An Li looked at her companions and sensed that they weren’t nearly as dead set against this as they were making out. You couldn’t tell about the Doc, particularly after what she’d been through, but maybe, just maybe, there was real interest there.

“Let me talk to my former crew in private for a few minutes,” she suggested to the producer. “Let me see if things can be worked out.”

Sanders shrugged. “Take some time. But my time is valuable, and there are a lot of other crews here that can be put together. My offer won’t be on the table indefinitely.”

“We’re just gonna step outside for a bit and talk,” An Li told him, ignoring the implied threat. “Then we’ll give you an answer.”

He nodded, and dismissed them with a near-regal nod, getting up from his chair and, with his two too-good-to-be-true companions, vanishing back into that bedroom or whatever it was.

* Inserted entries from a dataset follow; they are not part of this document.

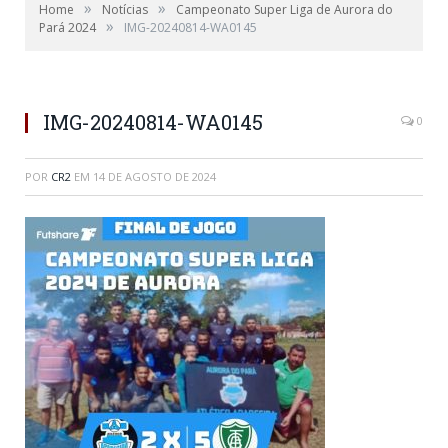
»
»
Home
Notícias
Campeonato Super Liga de Aurora do
»
Pará 2024
IMG-20240814-WA0145
IMG-20240814-WA0145
0
POR
CR2
EM
14 DE AGOSTO DE 2024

“Li—” Queson began, but she waved her hand and shook her head to indicate that there was to be no talking here. They all got the message, and, as a group, trooped out and went down to the lobby area.

An Li led them to a particularly noisy part of the reception area and then said, “We were almost certainly bugged in there, probably still are, but between the ambient noise here and the small leaky communicator I have in my pocket we should be reasonably secure. If not, it’s better than nothing.” She looked at each one of them in turn, then asked, “So? What’re your thoughts?”